* **READING PASSAGE**
____________

Does your business already have this coverage? If so, you may be able to file a claim if your business lost revenue because a civil authority forced your business to shut down your establishment to contain COVID-19.Get Business Insurance Quotes
Commercial General Liability/Professional Liability Can Protect Businesses against Third-Party Lawsuits
Commercial General Liability and Professional Liability policies may also help indemnify companies against COVID-19 related losses. Companies may use their CGL insurance or PL policies to protect themselves against negligence lawsuits. These policies may offer business owners protection if they have acted in a potentially negligent manner during this pandemic. Business owners can use this insurance to protect themselves from potential claims during the COVID-19 crisis.
CGL insurance pays for settlements and legal claims made against policyholders that caused bodily harm or personal injuries to customers. For example, this coverage may pay for medical expenses someone suffers during a slip-and-fall accident due to unsafe conditions. They can also cover claims when a business makes a product (or service) that physically harms a person.
Commercial general liability coverage may shield some business owners against third-party claims that arise from the COVID-19 pandemic. These policies usually cover bodily injury and property damage under Coverage A, and personal injuries (such as false imprisonment) under Coverage B. The law defines “property damage” as physical injuries to tangible property, and the lost use of this property that wasn’t physically injured.
Businesses may be able to use Coverage A if they didn’t take enough precautions to prevent the spread of COVID-19 on their property, which caused bodily injuries to their customers or patrons. Coverage B may help with false imprisonment lawsuits related to COVID-19 stay-at-home orders.

____________

* **INFORMATION PROVIDED**
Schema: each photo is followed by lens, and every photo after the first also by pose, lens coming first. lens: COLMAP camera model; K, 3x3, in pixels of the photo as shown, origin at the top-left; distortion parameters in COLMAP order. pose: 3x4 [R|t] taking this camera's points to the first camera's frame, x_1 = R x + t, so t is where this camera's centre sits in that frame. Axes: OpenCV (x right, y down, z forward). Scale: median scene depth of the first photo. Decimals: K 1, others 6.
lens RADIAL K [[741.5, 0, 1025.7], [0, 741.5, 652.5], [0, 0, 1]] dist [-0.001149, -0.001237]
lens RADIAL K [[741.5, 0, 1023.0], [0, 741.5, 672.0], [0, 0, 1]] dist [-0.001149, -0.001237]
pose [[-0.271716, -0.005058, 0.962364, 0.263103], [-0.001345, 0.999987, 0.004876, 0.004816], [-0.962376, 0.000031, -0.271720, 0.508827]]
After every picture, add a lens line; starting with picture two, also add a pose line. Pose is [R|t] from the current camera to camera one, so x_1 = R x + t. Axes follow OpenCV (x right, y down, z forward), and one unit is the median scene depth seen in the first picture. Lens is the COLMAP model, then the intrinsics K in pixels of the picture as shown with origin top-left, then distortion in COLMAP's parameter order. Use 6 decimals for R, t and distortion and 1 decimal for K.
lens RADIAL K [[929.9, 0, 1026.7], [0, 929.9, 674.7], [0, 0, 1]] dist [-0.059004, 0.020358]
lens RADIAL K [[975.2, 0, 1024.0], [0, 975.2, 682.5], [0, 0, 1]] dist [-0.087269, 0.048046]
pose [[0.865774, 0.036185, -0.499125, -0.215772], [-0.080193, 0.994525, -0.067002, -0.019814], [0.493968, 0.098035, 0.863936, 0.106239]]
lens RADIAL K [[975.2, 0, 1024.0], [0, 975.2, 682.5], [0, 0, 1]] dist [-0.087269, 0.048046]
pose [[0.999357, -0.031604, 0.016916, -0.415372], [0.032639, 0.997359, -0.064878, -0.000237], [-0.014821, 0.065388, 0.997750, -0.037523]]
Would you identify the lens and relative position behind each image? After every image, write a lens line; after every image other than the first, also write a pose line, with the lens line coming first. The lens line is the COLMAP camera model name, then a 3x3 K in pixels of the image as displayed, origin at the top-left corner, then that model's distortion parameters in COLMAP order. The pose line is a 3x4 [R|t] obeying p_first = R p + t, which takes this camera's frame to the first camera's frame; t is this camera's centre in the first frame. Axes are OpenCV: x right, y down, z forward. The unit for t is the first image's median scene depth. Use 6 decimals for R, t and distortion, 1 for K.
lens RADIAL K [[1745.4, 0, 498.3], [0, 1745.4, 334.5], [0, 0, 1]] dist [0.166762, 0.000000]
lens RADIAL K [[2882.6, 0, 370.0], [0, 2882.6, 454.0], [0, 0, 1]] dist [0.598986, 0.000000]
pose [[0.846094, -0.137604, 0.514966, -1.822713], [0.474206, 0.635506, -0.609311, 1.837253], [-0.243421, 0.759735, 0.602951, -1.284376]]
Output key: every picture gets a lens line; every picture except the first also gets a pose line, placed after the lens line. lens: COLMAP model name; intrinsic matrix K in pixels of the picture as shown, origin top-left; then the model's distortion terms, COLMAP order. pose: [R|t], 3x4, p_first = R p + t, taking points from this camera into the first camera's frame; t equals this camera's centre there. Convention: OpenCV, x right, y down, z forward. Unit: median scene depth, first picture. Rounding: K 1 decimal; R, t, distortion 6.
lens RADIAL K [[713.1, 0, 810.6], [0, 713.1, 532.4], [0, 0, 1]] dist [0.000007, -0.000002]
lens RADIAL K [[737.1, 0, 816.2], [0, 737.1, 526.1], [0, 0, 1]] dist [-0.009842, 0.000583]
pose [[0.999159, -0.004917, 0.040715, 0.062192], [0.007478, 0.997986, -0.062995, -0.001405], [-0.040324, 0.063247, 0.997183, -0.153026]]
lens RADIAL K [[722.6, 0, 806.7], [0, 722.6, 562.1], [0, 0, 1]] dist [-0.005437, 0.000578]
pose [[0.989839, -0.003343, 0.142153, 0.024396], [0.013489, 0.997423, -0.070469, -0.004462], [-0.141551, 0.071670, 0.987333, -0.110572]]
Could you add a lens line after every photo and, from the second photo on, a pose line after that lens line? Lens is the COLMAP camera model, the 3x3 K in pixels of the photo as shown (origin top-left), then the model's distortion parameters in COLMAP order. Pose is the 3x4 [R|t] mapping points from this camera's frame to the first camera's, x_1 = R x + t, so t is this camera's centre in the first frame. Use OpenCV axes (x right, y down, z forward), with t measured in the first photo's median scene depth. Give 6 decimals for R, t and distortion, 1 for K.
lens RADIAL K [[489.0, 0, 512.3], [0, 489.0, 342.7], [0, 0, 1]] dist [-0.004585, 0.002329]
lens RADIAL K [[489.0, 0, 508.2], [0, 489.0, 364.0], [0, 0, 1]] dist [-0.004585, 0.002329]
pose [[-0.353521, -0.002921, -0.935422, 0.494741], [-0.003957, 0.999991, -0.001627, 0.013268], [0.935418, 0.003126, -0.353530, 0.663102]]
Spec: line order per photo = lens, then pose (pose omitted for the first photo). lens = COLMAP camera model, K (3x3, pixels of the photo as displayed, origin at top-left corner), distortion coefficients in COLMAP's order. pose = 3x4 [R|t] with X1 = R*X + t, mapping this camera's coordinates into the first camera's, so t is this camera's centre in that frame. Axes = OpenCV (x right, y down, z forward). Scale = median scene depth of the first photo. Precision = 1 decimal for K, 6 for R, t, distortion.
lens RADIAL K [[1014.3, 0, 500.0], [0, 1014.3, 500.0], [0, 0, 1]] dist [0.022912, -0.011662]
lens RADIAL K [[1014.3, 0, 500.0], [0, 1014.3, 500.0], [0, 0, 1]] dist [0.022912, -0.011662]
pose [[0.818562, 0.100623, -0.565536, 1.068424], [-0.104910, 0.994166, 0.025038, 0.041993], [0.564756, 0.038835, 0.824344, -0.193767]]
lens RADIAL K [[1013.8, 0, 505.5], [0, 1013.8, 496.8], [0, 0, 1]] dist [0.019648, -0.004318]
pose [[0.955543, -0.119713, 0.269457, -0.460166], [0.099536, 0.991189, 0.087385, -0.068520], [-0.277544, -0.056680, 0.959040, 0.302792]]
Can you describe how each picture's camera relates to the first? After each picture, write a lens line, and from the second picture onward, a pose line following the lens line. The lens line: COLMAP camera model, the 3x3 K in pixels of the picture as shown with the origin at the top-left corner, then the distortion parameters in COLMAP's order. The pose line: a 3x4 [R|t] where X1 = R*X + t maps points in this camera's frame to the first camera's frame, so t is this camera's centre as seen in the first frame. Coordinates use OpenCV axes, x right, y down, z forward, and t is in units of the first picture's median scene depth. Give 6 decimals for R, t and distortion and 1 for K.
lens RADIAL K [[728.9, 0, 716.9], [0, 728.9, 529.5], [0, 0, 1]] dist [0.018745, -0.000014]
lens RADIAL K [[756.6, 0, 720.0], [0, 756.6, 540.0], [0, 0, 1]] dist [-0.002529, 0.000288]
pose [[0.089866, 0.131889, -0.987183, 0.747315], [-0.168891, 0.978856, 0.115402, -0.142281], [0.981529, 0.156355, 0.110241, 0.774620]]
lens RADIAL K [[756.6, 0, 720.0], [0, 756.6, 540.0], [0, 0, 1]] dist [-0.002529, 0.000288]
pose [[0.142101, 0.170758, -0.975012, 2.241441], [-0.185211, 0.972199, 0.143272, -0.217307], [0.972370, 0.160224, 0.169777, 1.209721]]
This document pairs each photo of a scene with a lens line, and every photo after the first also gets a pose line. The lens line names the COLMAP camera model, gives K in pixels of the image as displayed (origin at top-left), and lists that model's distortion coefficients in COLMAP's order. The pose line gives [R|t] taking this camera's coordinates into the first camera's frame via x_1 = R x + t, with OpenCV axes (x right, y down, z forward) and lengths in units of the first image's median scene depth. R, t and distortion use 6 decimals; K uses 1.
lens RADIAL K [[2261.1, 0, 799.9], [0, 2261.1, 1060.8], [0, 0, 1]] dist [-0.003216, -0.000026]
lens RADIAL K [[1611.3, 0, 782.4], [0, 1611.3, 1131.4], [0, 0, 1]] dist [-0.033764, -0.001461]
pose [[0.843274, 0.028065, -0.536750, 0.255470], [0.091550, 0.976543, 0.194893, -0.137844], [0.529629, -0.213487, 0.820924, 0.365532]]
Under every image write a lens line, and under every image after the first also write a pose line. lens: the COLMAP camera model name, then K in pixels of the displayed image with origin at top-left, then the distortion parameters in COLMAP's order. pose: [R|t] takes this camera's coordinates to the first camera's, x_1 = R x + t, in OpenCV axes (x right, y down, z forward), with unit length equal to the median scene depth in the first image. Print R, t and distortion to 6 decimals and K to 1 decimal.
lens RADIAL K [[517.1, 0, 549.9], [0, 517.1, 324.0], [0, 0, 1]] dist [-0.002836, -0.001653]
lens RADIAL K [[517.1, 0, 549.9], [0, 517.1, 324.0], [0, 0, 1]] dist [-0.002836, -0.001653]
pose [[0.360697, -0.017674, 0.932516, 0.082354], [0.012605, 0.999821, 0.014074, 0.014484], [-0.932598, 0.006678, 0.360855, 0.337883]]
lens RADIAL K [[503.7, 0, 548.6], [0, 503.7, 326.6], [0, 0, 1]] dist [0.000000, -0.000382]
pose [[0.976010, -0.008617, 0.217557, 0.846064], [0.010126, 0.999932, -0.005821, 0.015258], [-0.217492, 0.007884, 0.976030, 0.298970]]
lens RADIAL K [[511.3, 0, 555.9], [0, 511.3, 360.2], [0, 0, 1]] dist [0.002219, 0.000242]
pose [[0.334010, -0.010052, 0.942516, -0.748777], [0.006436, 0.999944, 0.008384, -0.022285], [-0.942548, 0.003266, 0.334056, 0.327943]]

____________

* **PROBLEMS TO WORK ON**
**A.** In the text on business insurance and COVID-19, rewrite the paragraph that begins "CGL insurance pays for settlements" as a short bulleted list that keeps its main facts.
**B.** Continue the text on business insurance and COVID-19 from its final sentence.

* **ANSWERS PER TASK**
**A.**
- CGL insurance pays for settlements and legal claims against policyholders who caused bodily harm or personal injuries to customers.
- It may pay medical expenses from a slip-and-fall accident caused by unsafe conditions.
- It can also cover claims when a business's product or service physically harms a person.

**B.**
When customers sue businesses for failing to take precautions to prevent COVID-19 transmission, they can turn to their CGL policy; however, some CGL policies exclude injuries caused by viruses or bacteria so it’s important to review your policy before filing a claim. Many insurance companies offer this coverage to industries that are more susceptible to contagious disease outbreaks (such as restaurants, hotels, and event centers). Many insurers now offer these policies as optional coverage, since the hospitality industry has demanded these plans.
Directors and Officers Insurance (D&O) May Provide Some Relief
Some businesses may be at risk of securities-related lawsuits after they have revealed the impact of COVID-19 on their business. Some shareholders may sue a company’s executive leadership, claiming they mismanaged its business operations during the pandemic.
Right now, the U.S. Securities and Exchange Commission has kept tabs on the pandemic's impact on the markets, investors and publicly traded companies. Earlier this month, the U.S. Securities and Exchange Commission (SEC) offered guidance to businesses with shareholders and investors about COVID-19-related impacts and risks. Non-public companies may also consider their Directors and Officers (D&O) insurance to provide them some indemnity against pandemic claims. These policies usually provide broad liability coverage for organizations.
Normally this insurance is generally limited to securities claims, but for nonpublic companies, this coverage usually includes lawsuits brought against organizations that are not otherwise excluded. It may be valuable for non-public companies who may face a volume of suits resulting from the COVID-19 pandemic.
Some policies have bodily injury clauses and pollution exclusion clauses, but these may not apply to some COVID-19 related-cases.
Speak with your insurer about the terms of your Directors and Officers Insurance. Ask your attorney to review its conditions to learn if this policy can cover COVID-19 related losses.
Worker’s Compensation Can Help Employees
Workers' compensation policies are state-run insurance programs that cover occupational diseases and injuries specific to a trade or occupation.
Their statutes usually exclude the “ordinary diseases of life,” like the common cold or flu, which can be caught by the public. There are some situations when these policies will cover ordinary diseases if you can prove a direct connection between the workplace and the circumstances that led to the occupational disease.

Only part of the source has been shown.